Task prompt
Could you reproduce every record below exactly, excluding all pictures?
[[ Exercise data open ]]
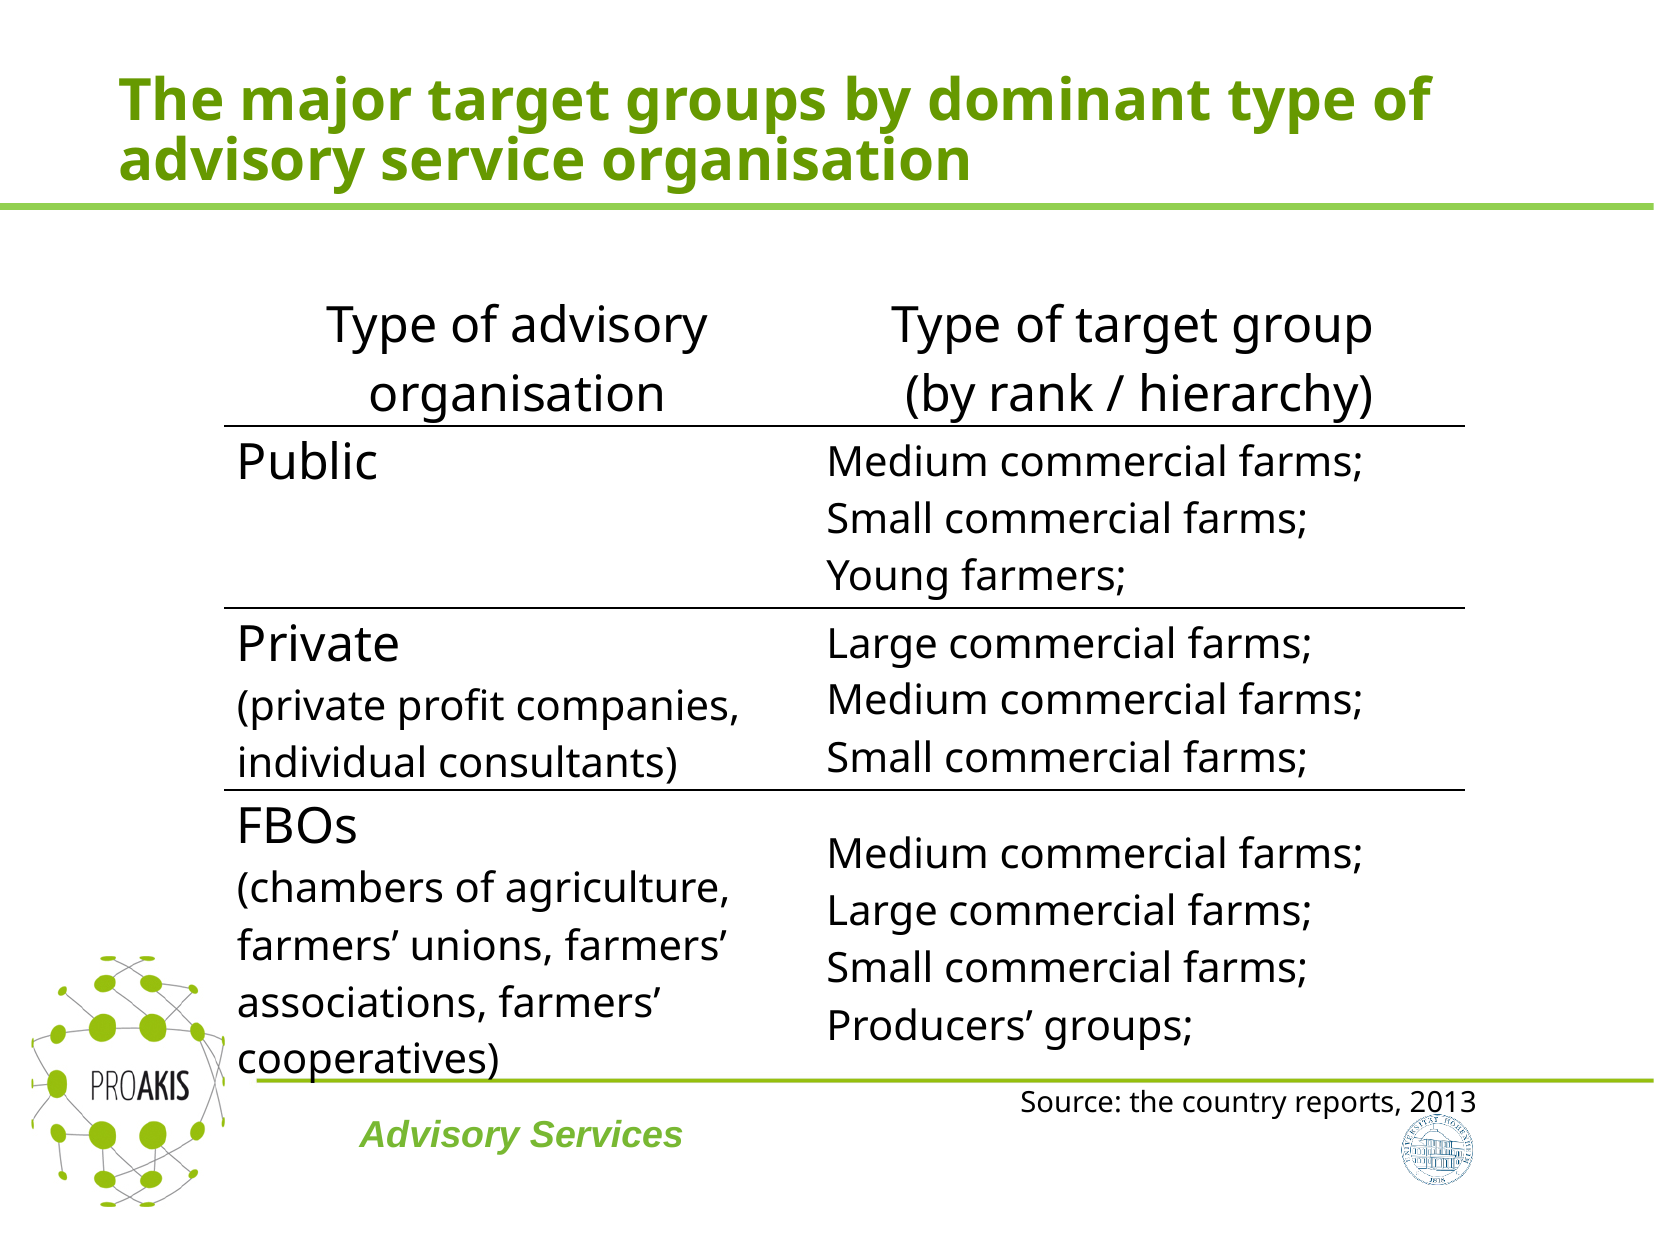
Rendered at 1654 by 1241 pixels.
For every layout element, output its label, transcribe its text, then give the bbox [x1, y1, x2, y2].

table_cell Large commercial farms; Medium commercial farms; Small commercial farms; [796, 609, 1465, 789]
text_box Source: the country reports, 2013 [566, 1078, 1494, 1128]
title The major target groups by dominant type of advisory service organisation [118, 29, 1571, 237]
table_cell FBOs (chambers of agriculture, farmers’ unions, farmers’ associations, farmers’ cooperatives) [224, 791, 796, 1086]
picture [0, 0, 1654, 203]
table_cell Private (private profit companies, individual consultants) [224, 609, 796, 789]
table_cell Public [224, 427, 796, 607]
table_header Type of advisory organisation [224, 289, 796, 425]
table_cell Medium commercial farms; Small commercial farms; Young farmers; [796, 427, 1465, 607]
table_header Type of target group (by rank / hierarchy) [796, 289, 1465, 425]
table_cell Medium commercial farms; Large commercial farms; Small commercial farms; Producers’ groups; [796, 791, 1465, 1078]
picture [0, 210, 1654, 1241]
text_box Advisory Services [344, 1106, 699, 1163]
[[ Exercise data closed ]]
Your solution
Rendered at 1654 by 1241 pixels.
For every layout element, output its label, transcribe its text, then give the bbox [x1, y1, x2, y2].

table_cell Large commercial farms; Medium commercial farms; Small commercial farms; [796, 609, 1465, 789]
text_box Source: the country reports, 2013 [566, 1078, 1494, 1128]
title The major target groups by dominant type of advisory service organisation [118, 29, 1571, 237]
table_cell FBOs (chambers of agriculture, farmers’ unions, farmers’ associations, farmers’ cooperatives) [224, 791, 796, 1086]
picture [0, 0, 1654, 203]
table_cell Private (private profit companies, individual consultants) [224, 609, 796, 789]
table_cell Public [224, 427, 796, 607]
table_header Type of advisory organisation [224, 289, 796, 425]
table_cell Medium commercial farms; Small commercial farms; Young farmers; [796, 427, 1465, 607]
table_header Type of target group (by rank / hierarchy) [796, 289, 1465, 425]
table_cell Medium commercial farms; Large commercial farms; Small commercial farms; Producers’ groups; [796, 791, 1465, 1078]
picture [0, 210, 1654, 1241]
text_box Advisory Services [344, 1106, 699, 1163]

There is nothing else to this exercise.